The beloved movie classic, It’s a Wonderful Life, comes to the Goodspeed Opera House stage in a faithful, yet disappointing production. The musical, with a book by Sheldon Harnick, follows the storyline from the film, but there are few flourishes in the show that would make this a captivating treat.
As in the movie, George Bailey (Duke Lafoon) yearns to attend college and see the world, but life’s unsuspecting circumstances interfere with his plans. While his brother and friends move on and away from their Bedford Falls, NY home George stays put to run the family’s Savings & Loan. He marries his old flame Mary Hatch (Kirsten Scott), starts a family, and continuously defends his business from the nefarious banker Henry Potter (Ed Dixon). One day George’s Uncle Billy (Michael Medeiros) misplaces a hefty bank deposit. Potter, seizing on the situation, contacts the authorities to arrest the good-hearted soul for embezzlement. With his life suddenly in tatters George realizes he is worth more to his family dead then alive and considers taking his life. Enter Clarence (Frank Vlastnik), his guardian angel, who saves George and shows him what the world would be like if he was never born.
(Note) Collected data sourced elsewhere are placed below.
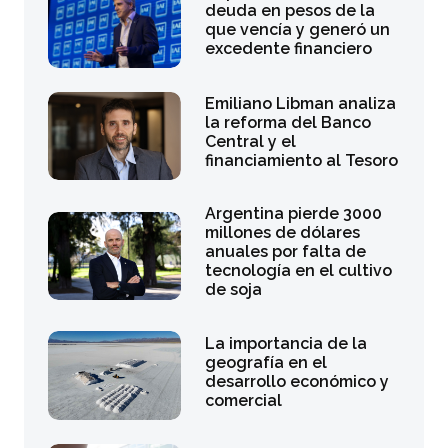
deuda en pesos de la
que vencía y generó un
excedente financiero
Emiliano Libman analiza
la reforma del Banco
Central y el
financiamiento al Tesoro
Argentina pierde 3000
millones de dólares
anuales por falta de
tecnología en el cultivo
de soja
La importancia de la
geografía en el
desarrollo económico y
comercial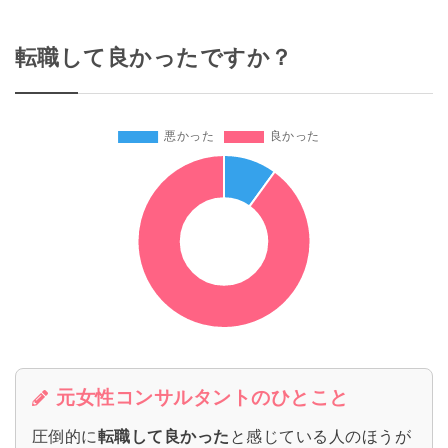
転職して良かったですか？
元女性コンサルタントのひとこと
圧倒的に
転職して良かった
と感じている人のほうが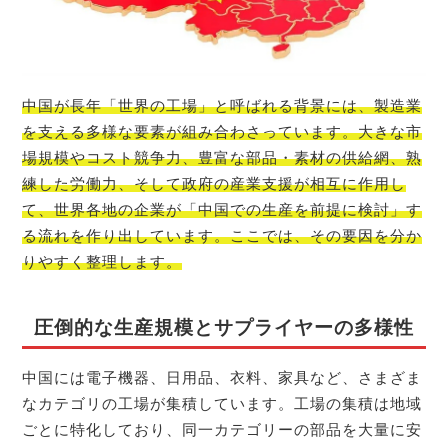
中国が長年「世界の工場」と呼ばれる背景には、製造業
を支える多様な要素が組み合わさっています。大きな市
場規模やコスト競争力、豊富な部品・素材の供給網、熟
練した労働力、そして政府の産業支援が相互に作用し
て、世界各地の企業が「中国での生産を前提に検討」す
る流れを作り出しています。ここでは、その要因を分か
りやすく整理します。
圧倒的な生産規模とサプライヤーの多様性
中国には電子機器、日用品、衣料、家具など、さまざま
なカテゴリの工場が集積しています。工場の集積は地域
ごとに特化しており、同一カテゴリーの部品を大量に安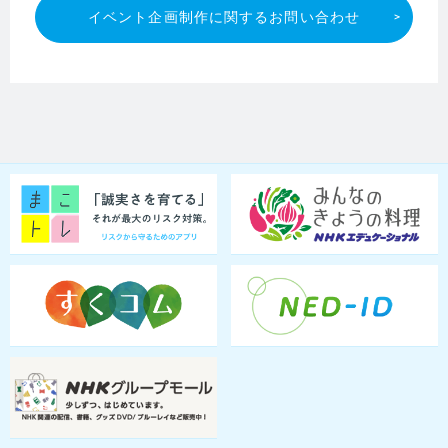
イベント企画制作に関するお問い合わせ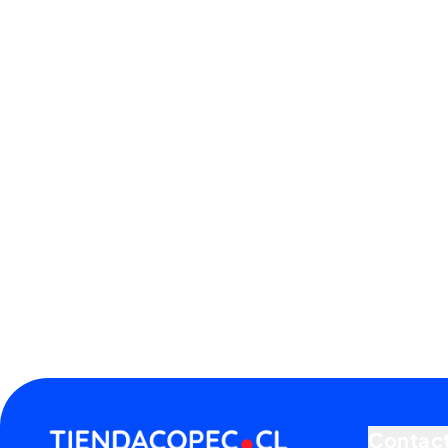
Contac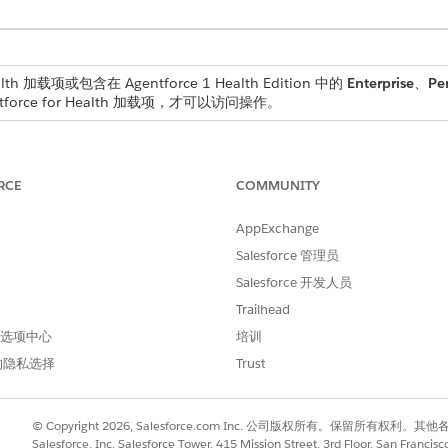
lth 加载项或包含在 Agentforce 1 Health Edition 中的
Enterprise
、
Pe
force for Health 加载项，才可以访问操作。
用户权限
RCE
COMMUNITY
使用联系中心 AI 辅助客服
和
AppExchange
Salesforce 管理员
适用于 Health Cloud
Salesforce 开发人员
和
Trailhead
提示模板用户
 首选项中心
培训
的隐私选择
Trust
和
Data Cloud 用户
© Copyright 2026, Salesforce.com Inc. 公司版权所有。保留所
户访问权限
。
Salesforce, Inc. Salesforce Tower, 415 Mission Street, 3rd Floor, San Francis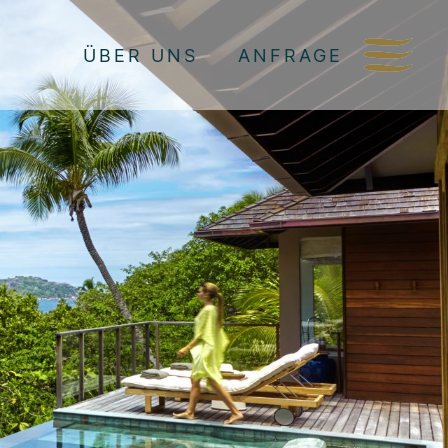
ÜBER UNS
ANFRAGE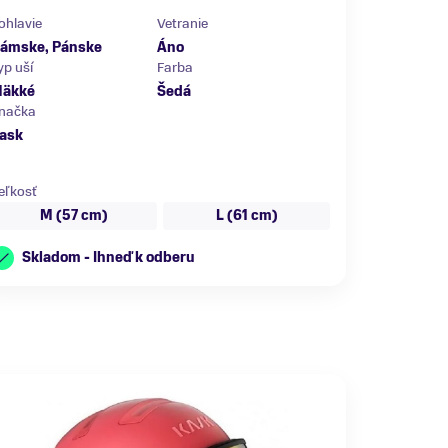
ohlavie
Vetranie
ámske, Pánske
Áno
yp uší
Farba
äkké
Šedá
načka
ask
eľkosť
M (57 cm)
L (61 cm)
Skladom - Ihneď k odberu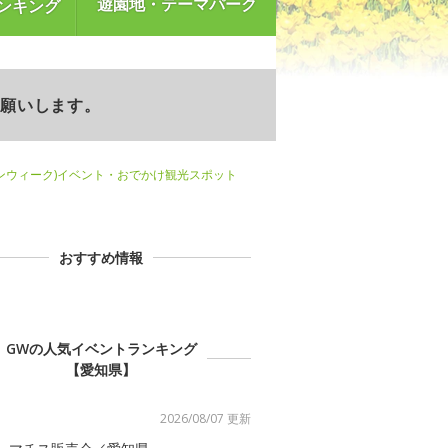
遊園地・テーマパーク
ンキング
お願いします。
ンウィーク)イベント・おでかけ観光スポット
おすすめ情報
GWの人気イベントランキング
【愛知県】
2026/08/07 更新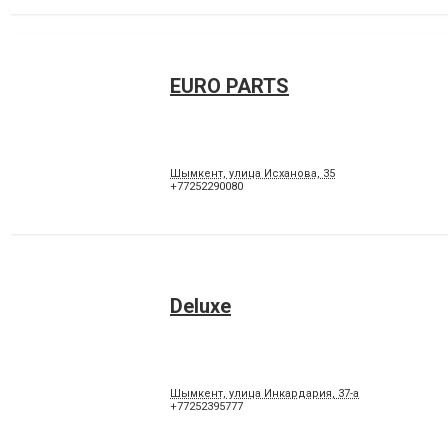
EURO PARTS
Шымкент, улица Исханова, 35
+77252290080
Deluxe
Шымкент, улица Инкардария, 37-а
+77252395777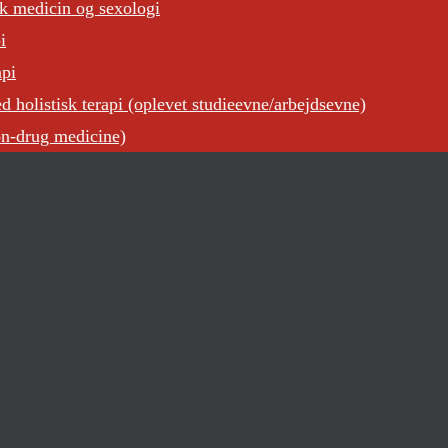
sk medicin og sexologi
i
api
 holistisk terapi (oplevet studieevne/arbejdsevne)
on-drug medicine)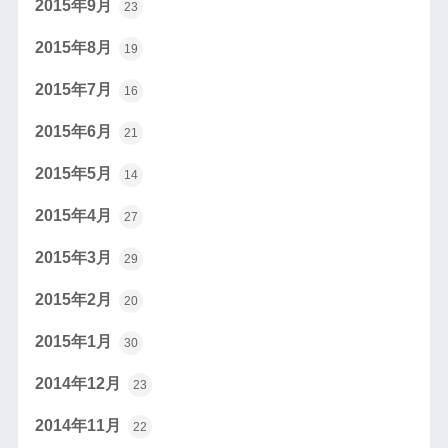
2015年9月
23
2015年8月
19
2015年7月
16
2015年6月
21
2015年5月
14
2015年4月
27
2015年3月
29
2015年2月
20
2015年1月
30
2014年12月
23
2014年11月
22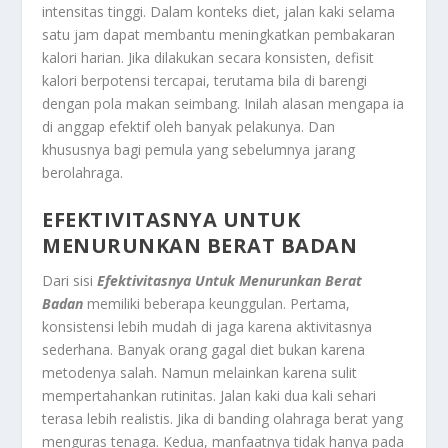
intensitas tinggi. Dalam konteks diet, jalan kaki selama
satu jam dapat membantu meningkatkan pembakaran
kalori harian. Jika dilakukan secara konsisten, defisit
kalori berpotensi tercapai, terutama bila di barengi
dengan pola makan seimbang. Inilah alasan mengapa ia
di anggap efektif oleh banyak pelakunya. Dan
khususnya bagi pemula yang sebelumnya jarang
berolahraga.
EFEKTIVITASNYA UNTUK
MENURUNKAN BERAT BADAN
Dari sisi
Efektivitasnya Untuk Menurunkan Berat
Badan
memiliki beberapa keunggulan. Pertama,
konsistensi lebih mudah di jaga karena aktivitasnya
sederhana. Banyak orang gagal diet bukan karena
metodenya salah. Namun melainkan karena sulit
mempertahankan rutinitas. Jalan kaki dua kali sehari
terasa lebih realistis. Jika di banding olahraga berat yang
menguras tenaga. Kedua, manfaatnya tidak hanya pada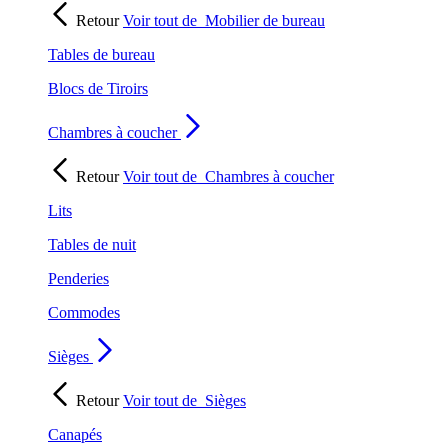
Retour
Voir tout de
Mobilier de bureau
Tables de bureau
Blocs de Tiroirs
Chambres à coucher
Retour
Voir tout de
Chambres à coucher
Lits
Tables de nuit
Penderies
Commodes
Sièges
Retour
Voir tout de
Sièges
Canapés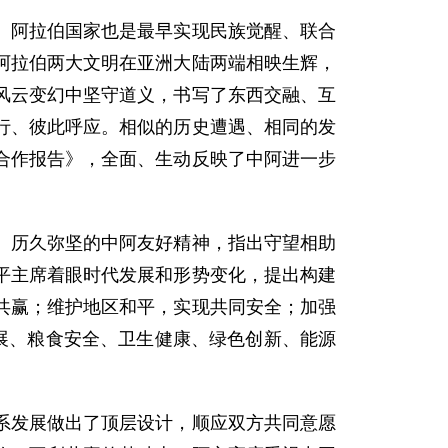
。阿拉伯国家也是最早实现民族觉醒、联合
阿拉伯两大文明在亚洲大陆两端相映生辉，
风云变幻中坚守道义，书写了东西交融、互
行、彼此呼应。相似的历史遭遇、相同的发
合作报告》，全面、生动反映了中阿进一步
、历久弥坚的中阿友好精神，指出守望相助
平主席着眼时代发展和形势变化，提出构建
共赢；维护地区和平，实现共同安全；加强
展、粮食安全、卫生健康、绿色创新、能源
系发展做出了顶层设计，顺应双方共同意愿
George realizes how loved he is, the money problem is resolved, and Clarence gains his angel wings. A happy, holiday ending ensues.
The acting corps puts in a good, but mostly undistinguished effort. They are also hindered by the rather matter-of-fact book and lackluster score. Duke Lafoon gives his portrayal of George Bailey a harried and demoralized slant. While doing his best “aw shucks” routine he often rushes through his scenes where a more methodical, easy-going manner would have sufficed. Kirsten Scott turns in a pleasant performance as George’s true love, Mary. But there is not much that is done to elevate her character beyond the role of a loving, supporting wife. In the featured roles, Michael Medeiros is suitably befuddled as Uncle Billy. Frank Vlastnik brings a whimsical charm to the role of Clarence.
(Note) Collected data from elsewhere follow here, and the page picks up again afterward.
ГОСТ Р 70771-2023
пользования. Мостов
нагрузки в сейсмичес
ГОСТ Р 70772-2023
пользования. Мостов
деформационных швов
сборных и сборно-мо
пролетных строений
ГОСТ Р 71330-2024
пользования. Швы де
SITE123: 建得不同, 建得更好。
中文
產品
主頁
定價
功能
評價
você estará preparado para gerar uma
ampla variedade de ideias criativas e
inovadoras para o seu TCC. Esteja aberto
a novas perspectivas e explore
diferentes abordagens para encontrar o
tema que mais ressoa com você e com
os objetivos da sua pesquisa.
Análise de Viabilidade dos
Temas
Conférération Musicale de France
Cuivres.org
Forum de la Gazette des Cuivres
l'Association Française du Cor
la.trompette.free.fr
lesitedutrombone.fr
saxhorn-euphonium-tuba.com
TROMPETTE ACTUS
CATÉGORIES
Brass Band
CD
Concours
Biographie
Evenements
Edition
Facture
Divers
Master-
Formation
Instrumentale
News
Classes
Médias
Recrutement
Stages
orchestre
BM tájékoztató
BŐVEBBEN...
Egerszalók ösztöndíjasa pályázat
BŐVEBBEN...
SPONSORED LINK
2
The score by Broadway legend Sheldon Harnick (Fiddler on the Roof, The Rothchilds, She Loves Me) and Joe Raposo (known for his work on television’s Sesame Street) is uninspiring and lacks any memorable songs. It is more a dutiful then soaring work.
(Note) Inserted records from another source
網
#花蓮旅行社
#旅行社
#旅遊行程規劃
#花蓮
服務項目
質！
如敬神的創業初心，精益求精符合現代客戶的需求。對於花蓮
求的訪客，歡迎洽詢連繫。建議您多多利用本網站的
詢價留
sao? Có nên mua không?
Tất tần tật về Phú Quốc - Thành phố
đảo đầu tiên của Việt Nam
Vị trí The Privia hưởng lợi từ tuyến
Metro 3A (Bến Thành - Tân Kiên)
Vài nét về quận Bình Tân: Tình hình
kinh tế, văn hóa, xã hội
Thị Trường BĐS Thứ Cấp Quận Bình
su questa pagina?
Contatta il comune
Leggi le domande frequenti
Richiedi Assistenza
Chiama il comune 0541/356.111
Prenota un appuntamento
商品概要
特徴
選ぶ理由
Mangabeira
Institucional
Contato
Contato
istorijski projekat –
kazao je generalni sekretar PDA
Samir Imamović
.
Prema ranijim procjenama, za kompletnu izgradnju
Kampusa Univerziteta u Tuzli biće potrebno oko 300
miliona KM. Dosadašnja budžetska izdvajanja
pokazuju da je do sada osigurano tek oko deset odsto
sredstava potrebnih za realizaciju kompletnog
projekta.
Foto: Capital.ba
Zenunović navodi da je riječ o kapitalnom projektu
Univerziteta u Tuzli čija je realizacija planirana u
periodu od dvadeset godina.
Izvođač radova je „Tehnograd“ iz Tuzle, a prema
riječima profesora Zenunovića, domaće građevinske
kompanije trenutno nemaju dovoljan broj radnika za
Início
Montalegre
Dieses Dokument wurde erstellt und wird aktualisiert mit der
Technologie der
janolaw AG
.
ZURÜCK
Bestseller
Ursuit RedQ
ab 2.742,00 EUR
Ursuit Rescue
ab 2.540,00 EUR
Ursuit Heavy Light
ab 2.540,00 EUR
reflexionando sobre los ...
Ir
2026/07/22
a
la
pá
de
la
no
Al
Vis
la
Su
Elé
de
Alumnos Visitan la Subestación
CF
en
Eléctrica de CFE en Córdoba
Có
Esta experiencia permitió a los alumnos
This is not a musical that provides many opportunities to showcase choreographic flourishes. Nonetheless, when choreographer Parker Esse is given the chance he weaves in dance numbers that make the production come alive. This is evident in the Charleston contest at the high school gym and the Act Two opener, “Wings.”
Director Michael Perlman’s big task is to keep the pacing of the musical on track through its 30 separate scene changes. He succeeds for much of the show, but there is mainly a perfunctory feel to the production. As a magical tale there could have been more sprightliness and vibrancy to the show.
It’s a Wonderful Life, playing at the Goodspeed Opera House through November 29th.